Please reproduce word for word the lines of the records between the line holding "Net Income before" and the line holding "What is the", inclusive.

Given data -
BEGIN

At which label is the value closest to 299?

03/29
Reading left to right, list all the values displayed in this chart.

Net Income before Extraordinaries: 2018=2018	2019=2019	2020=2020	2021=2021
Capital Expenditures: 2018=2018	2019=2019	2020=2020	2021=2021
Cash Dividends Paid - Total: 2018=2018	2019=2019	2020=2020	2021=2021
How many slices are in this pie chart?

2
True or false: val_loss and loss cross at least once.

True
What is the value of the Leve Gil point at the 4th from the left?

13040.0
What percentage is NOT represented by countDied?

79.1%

END
BEGIN

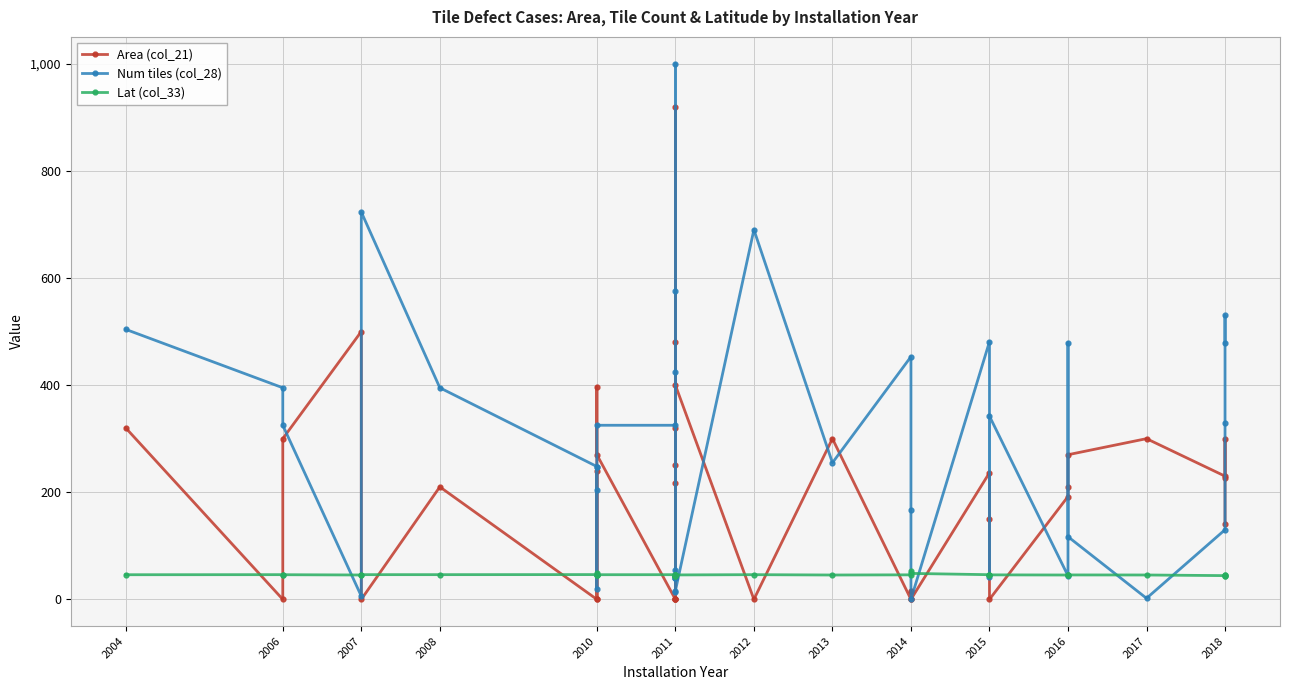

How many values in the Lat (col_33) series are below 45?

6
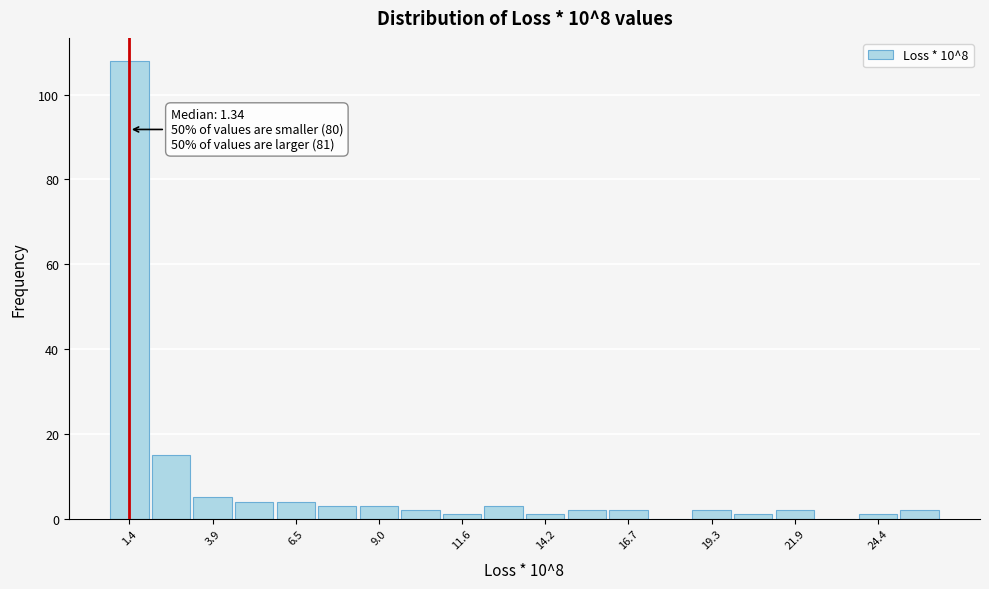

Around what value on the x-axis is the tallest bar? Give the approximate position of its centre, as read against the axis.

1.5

END

Answer to this task -
Net Income before Extraordinaries: 2018=2018	2019=2019	2020=2020	2021=2021
Capital Expenditures: 2018=2018	2019=2019	2020=2020	2021=2021
Cash Dividends Paid - Total: 2018=2018	2019=2019	2020=2020	2021=2021
How many slices are in this pie chart?

2
True or false: val_loss and loss cross at least once.

True
What is the value of the Leve Gil point at the 4th from the left?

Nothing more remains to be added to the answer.